• [Directions for this task]
Take the line with "pasión parece afectar aq" and the rest of the lines after it, to the end of the entries, and restate them exactly.

Given entries START

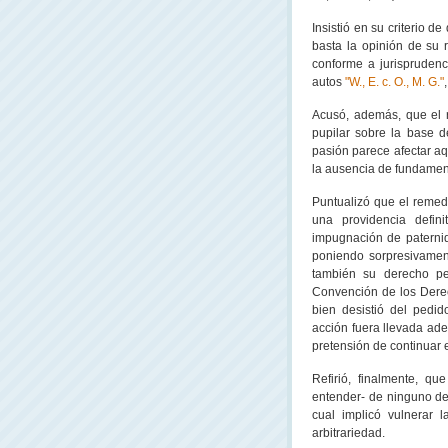
Insistió en su criterio 
basta la opinión de su
conforme a jurisprudenc
autos
"W., E. c. O., M. G."
Acusó, además, que el r
pupilar sobre la base d
pasión parece afectar aq
la ausencia de fundamen
Puntualizó que el remedi
una providencia defini
impugnación de paternid
poniendo sorpresivamente
también su derecho pe
Convención
de los Derec
bien desistió del pedi
acción fuera llevada ade
pretensión de continuar e
Refirió, finalmente, qu
entender- de ninguno de
cual implicó vulnerar 
arbitrariedad.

Given entries END

• [Solution to this task]
pasión parece afectar aq
la ausencia de fundamen
Puntualizó que el remedi
una providencia defini
impugnación de paternid
poniendo sorpresivamente
también su derecho pe
Convención
de los Derec
bien desistió del pedi
acción fuera llevada ade
pretensión de continuar e
Refirió, finalmente, qu
entender- de ninguno de
cual implicó vulnerar 
arbitrariedad.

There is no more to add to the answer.